Ufa, até aqui vimos várias formas em que o devido processo legal é usado na prática.
Você conseguiu perceber como esse inciso é fundamental nos processos
judiciais? Apesar de ser tão importante, precisamos destacar aqui que esse princípio
ainda é violado e encontra várias barreiras para ser exercido. Isso pode
acontecer por muitos motivos, mas os principais são:
o despreparo de juízes, que muitas vezes não respeitam os princípios do contraditório
e da ampla defesa que explicamos alguns parágrafos atrás;
a lentidão do sistema judiciário, que faz com que os processos se arrastem por anos,
tomando um tempo muitas vezes superior ao razoável.

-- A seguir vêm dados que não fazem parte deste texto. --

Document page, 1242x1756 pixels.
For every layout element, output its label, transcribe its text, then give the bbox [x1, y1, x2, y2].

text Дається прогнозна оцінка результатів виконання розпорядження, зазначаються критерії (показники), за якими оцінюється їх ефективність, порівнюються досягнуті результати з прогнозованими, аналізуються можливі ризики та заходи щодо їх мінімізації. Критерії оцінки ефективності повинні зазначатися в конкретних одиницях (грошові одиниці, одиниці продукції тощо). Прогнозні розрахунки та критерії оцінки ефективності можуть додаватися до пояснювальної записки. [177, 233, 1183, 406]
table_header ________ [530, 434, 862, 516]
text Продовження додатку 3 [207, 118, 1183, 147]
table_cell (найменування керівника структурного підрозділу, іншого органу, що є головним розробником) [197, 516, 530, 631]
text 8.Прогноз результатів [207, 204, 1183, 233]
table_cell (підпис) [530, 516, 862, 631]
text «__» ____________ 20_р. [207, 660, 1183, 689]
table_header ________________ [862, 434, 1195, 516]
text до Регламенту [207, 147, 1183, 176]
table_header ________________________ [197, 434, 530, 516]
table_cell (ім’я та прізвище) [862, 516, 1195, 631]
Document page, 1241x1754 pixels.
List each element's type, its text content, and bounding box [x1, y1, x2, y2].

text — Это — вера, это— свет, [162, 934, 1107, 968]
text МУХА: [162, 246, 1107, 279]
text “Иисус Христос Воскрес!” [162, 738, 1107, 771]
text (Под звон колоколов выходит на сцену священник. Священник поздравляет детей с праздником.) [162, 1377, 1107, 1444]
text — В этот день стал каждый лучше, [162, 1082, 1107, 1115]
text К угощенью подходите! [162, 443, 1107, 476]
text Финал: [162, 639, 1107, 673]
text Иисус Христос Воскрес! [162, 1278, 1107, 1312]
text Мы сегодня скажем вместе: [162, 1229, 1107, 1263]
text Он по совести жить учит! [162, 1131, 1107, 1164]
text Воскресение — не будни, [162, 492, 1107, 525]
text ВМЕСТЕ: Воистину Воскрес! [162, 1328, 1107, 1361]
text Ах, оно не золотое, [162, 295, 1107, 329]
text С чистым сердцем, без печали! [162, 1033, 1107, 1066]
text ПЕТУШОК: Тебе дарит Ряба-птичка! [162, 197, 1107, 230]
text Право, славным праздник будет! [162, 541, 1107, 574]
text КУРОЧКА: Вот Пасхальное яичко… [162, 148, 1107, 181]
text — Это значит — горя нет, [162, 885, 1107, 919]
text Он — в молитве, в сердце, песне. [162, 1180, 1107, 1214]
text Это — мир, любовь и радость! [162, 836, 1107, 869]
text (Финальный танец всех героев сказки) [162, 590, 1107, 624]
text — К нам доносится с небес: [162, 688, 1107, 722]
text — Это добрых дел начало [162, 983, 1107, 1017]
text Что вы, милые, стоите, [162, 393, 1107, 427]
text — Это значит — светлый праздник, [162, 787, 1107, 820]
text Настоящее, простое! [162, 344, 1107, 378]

Um relatório do Conselho Nacional de Justiça do ano passado chegou à conclusão
que um processo em primeira instância das varas estaduais do Brasil leva em média 10 anos e
9 meses para chegar ao fim (depois que todos os recursos cabíveis foram esgotados e os
procedimentos foram finalizados);
infelizmente, ainda existem diversas questões de cunho político e ideológico que
levam cidadãos a serem presos ou privados de seus bens por interesses de um grupo
específico (e mais poderoso ou influente) da sociedade. Essa é a maior ameaça ao devido
processo legal, já que não deve ocorrer de nenhuma maneira em uma sociedade democrática.